Though there was an 18% decrease in the number of global organizations impacted by crypto-miners from 2018 to 2019, the report found that there was a sharp increase in supply chain attacks. “Software supply chain attacks attracted public and government attention,” the report said. 

“In such attacks threat actors inject malicious code into components of legitimate applications, victimizing a large number of unsuspecting users. The accumulation of several cases since the beginning of the year led the American government to devote special attention to this evolving threat and will soon publish official recommendations on ways to minimize the impact of such attacks.”

In addition, the vast majority (90%) of attacks leveraged older vulnerabilities that were registered in 2017 and earlier, and more than 20% of attacks used vulnerabilities that are at least seven years old, according to the research.       

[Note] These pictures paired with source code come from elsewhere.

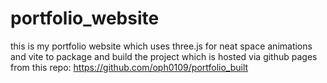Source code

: # portfolio_website

this is my portfolio website which uses three.js for neat space animations and vite to package and build the project which is hosted via github pages from this repo:
https://github.com/oph0109/portfolio_built

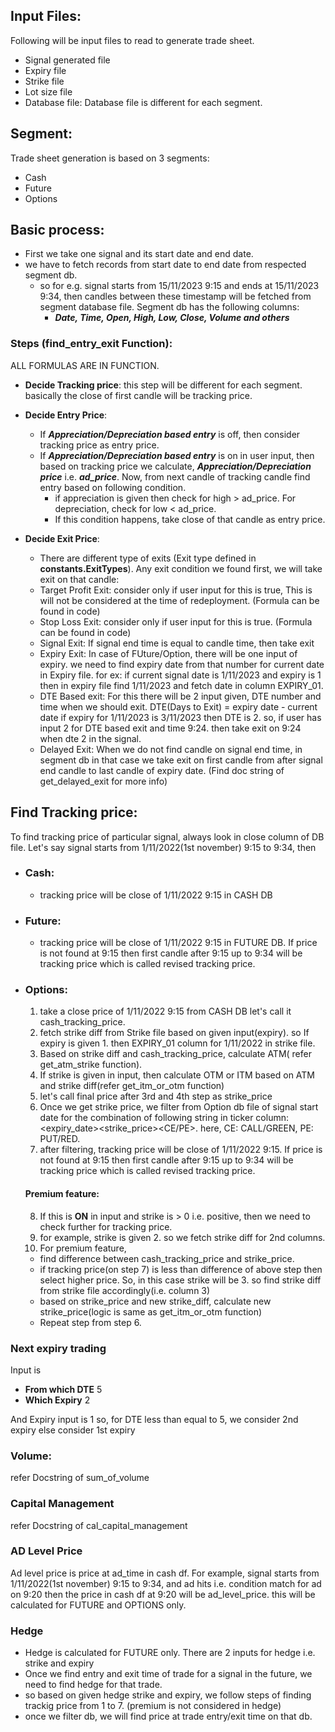 ## Input Files:
Following will be input files to read to generate trade sheet.
- Signal generated file
- Expiry file
- Strike file
- Lot size file
- Database file: Database file is different for each segment.

## Segment:
Trade sheet generation is based on 3 segments:
- Cash
- Future
- Options

## Basic process:
- First we take one signal and its start date and end date.
- we have to fetch records from start date to end date from respected segment db. 
  - so for e.g. signal starts from 15/11/2023 9:15 and ends at 15/11/2023 9:34, then candles between these timestamp will be 
    fetched from segment database file. Segment db has the following columns:
    - ***Date, Time, Open, High, Low, Close, Volume and others***
### Steps (find_entry_exit Function):
ALL FORMULAS ARE IN FUNCTION.
- **Decide Tracking price**: this step will be different for each segment. basically the close of first candle will be tracking price.

- **Decide Entry Price**:
  - If **_Appreciation/Depreciation based entry_** is off, then consider tracking price as entry price.
  - If **_Appreciation/Depreciation based entry_** is on in user input, then based on tracking price we calculate,
    **_Appreciation/Depreciation price_** i.e. **_ad_price_**. Now, from next candle of tracking candle find entry based on following condition.
    - if appreciation is given then check for high > ad_price. For depreciation, check for low < ad_price. 
    - If this condition happens, take close of that candle as entry price.
- **Decide Exit Price**:
  - There are different type of exits (Exit type defined in **constants.ExitTypes**). Any exit condition we found first,
  we will take exit on that candle:
  - Target Profit Exit: consider only if user input for this is true, This is will not be considered at the time of redeployment. (Formula can be found in code) 
  - Stop Loss Exit: consider only if user input for this is true. (Formula can be found in code)
  - Signal Exit: If signal end time is equal to candle time, then take exit
  - Expiry Exit: In case of FUture/Option, there will be one input of expiry. we need to find expiry date from that number for current date in Expiry file.
    for ex: if current signal date is 1/11/2023 and expiry is 1 then in expiry file find 1/11/2023 and fetch date in column EXPIRY_01. 
  - DTE Based exit: For this there will be 2 input given, DTE number and time when we should exit. 
    DTE(Days to Exit) = expiry date - current date if expiry for 1/11/2023 is 3/11/2023 then DTE is 2.
    so, if user has input 2 for DTE based exit and time 9:24. then take exit on 9:24 when dte 2 in the signal.
  - Delayed Exit: When we do not find candle on signal end time, in segment db in that case we take exit on first candle from 
    after signal end candle to last candle of expiry date. (Find doc string of get_delayed_exit for more info)

## Find Tracking price:
To find tracking price of particular signal, always look in close column of DB file.
Let's say signal starts from 1/11/2022(1st november) 9:15 to 9:34, then
- ### Cash: 
  - tracking price will be close of 1/11/2022 9:15 in CASH DB

- ### Future: 
  - tracking price will be close of 1/11/2022 9:15 in FUTURE DB. If price is not found at 9:15 then first candle 
    after 9:15 up to 9:34 will be tracking price which is called revised tracking price.

- ### Options: 
  1. take a close price of 1/11/2022 9:15 from CASH DB let's call it cash_tracking_price.
  2. fetch strike diff from Strike file based on given input(expiry). so If expiry is given 1. then EXPIRY_01 column for
     1/11/2022 in strike file.
  3. Based on strike diff and cash_tracking_price, calculate ATM( refer get_atm_strike function).
  4. If strike is given in input, then calculate OTM or ITM based on ATM and strike diff(refer get_itm_or_otm function)
  5. let's call final price after 3rd and 4th step as strike_price
  6. Once we get strike price, we filter from Option db file of signal start date for the 
     combination of following string in ticker column: <expiry_date><strike_price><CE/PE>. 
      here, CE: CALL/GREEN, PE: PUT/RED.
  7. after filtering, tracking price will be close of 1/11/2022 9:15. If price is not found at 9:15 then first candle 
    after 9:15 up to 9:34 will be tracking price which is called revised tracking price.
  
  #### Premium feature:
  8. If this is **ON** in input and strike is > 0 i.e. positive, then we need to check further for tracking price.
  9. for example, strike is given 2. so we fetch strike diff for 2nd columns.
  10. For premium feature,
    - find difference between cash_tracking_price and strike_price.
    - if tracking price(on step 7) is less than difference of above step then select higher price. So, in this case
      strike will be 3. so find strike diff from strike file accordingly(i.e. column 3)
    - based on strike_price and new strike_diff, calculate new strike_price(logic is same as get_itm_or_otm function)
    - Repeat step from step 6.


### Next expiry trading
Input is 	
- **From which DTE**	5
- **Which Expiry**	2

And Expiry input is 1
so, for DTE less than equal to 5, we consider 2nd expiry else consider 1st expiry

### Volume:
  refer Docstring of sum_of_volume

### Capital Management
  refer Docstring of cal_capital_management
  
### AD Level Price
  Ad level price is price at ad_time in cash df. For example, signal starts from 1/11/2022(1st november) 9:15 to 9:34,
  and ad hits i.e. condition match for ad on 9:20 then the price in cash df at 9:20 will be ad_level_price. this will be 
  calculated for FUTURE and OPTIONS only.
  
### Hedge
- Hedge is calculated for FUTURE only. There are 2 inputs for hedge i.e. strike and expiry
- Once we find entry and exit time of trade for a signal in the future, we need to find hedge for that trade.
- so based on given hedge strike and expiry, we follow steps of finding trackig price from 1 to 7. (premium is not considered in hedge)
- once we filter db, we will find price at trade entry/exit time on that db.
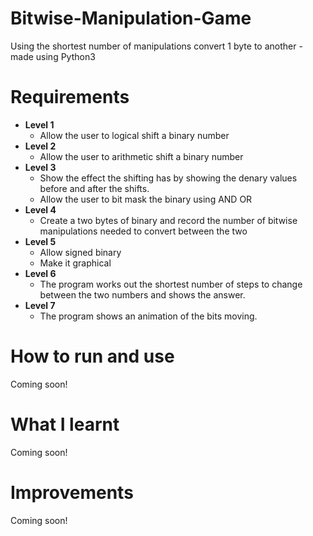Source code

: # Bitwise-Manipulation-Game
Using the shortest number of manipulations convert 1 byte to another - made using Python3

# Requirements
  - **Level 1** 
    - Allow the user to logical shift a binary number
  - **Level 2** 
    - Allow the user to arithmetic shift a binary number
  - **Level 3**
    - Show the effect the shifting has by showing the denary values before and after the shifts. 
    - Allow the user to bit mask the binary using AND OR  
  - **Level 4**
    - Create a two bytes of binary and record the number of bitwise manipulations needed to convert between the two 
  - **Level 5**
    - Allow signed binary
    - Make it graphical 
  - **Level 6**
    - The program works out the shortest number of steps to change between the two numbers and shows the answer.
  - **Level 7**
    - The program shows an animation of the bits moving. 

# How to run and use
Coming soon!

# What I learnt
Coming soon!

# Improvements
Coming soon!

2019 has also seen a surge in sextortion scams and business email compromise (BEC). “This year saw the sextortion scammers doing everything possible to make their victims worried enough to pay up and avoid the publication of the alleged sexual materials. This mainly includes providing the victim’s personal credentials as evidence, which were usually leaked in previous data breaches or purchased in underground forums,” the report said. 

Also on the rise are attacks targeting resources and sensitive data in public cloud environments. According to the report, “So far this year, cloud cryptomining campaigns stepped up, upgraded their technique set and were capable of evading basic cloud security products, abusing hundreds of vulnerable exposed Docker hosts and even shutting down competitors’ cryptomining campaigns operating in the cloud.”